As Brennan reports on his aptly named Facebook page, Naked American Hero, he’s planning to appeal.
. . . Brennan expects an unfavorable decision, but believes his actions will not be the cause. The Aviation and Transportation Security Act of 2001 removes Constitutional defenses for defendants at the initial hearing phase of the legal proceeding. Said another way, jurisdiction of Federal judges for ruling on Constitutional defenses has been removed by the TSA. Mr. Brennan was using his affirmed First Amendment right to protest violations of his percieved 4th Amendment rights. If Mr. Brennan loses this round, he will appeal. TSA contends that disrobing posed a security threat.
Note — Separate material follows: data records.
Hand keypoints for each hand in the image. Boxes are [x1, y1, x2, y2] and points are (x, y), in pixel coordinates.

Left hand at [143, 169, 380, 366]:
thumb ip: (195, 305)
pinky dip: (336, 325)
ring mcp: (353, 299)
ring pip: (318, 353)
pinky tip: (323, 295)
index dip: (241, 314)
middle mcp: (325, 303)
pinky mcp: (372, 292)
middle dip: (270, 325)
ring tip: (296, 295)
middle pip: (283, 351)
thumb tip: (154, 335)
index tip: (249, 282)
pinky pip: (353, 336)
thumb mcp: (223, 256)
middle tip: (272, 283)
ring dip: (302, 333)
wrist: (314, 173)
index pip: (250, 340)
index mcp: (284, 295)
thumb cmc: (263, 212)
Right — a threat to the emotional security of the TSA management and workers that Americans will docilely comply as their rights and bodies are violated in the pretense of security. Every time you comply as your rights are being violated, or don’t at least protest afterward, you make it that much easier for the next rights grab and the next.
Brennan, in fact, proved that TSA procedures have nothing to do with security. If they did, he would’ve been allowed to board his flight after irrefutably demonstrating that he wasn’t harboring any weapons, explosives, or incendiaries, the only things the TSA is allowed to search for.
In other words, he was safe. He should’ve been cleared. Instead, he was arrested.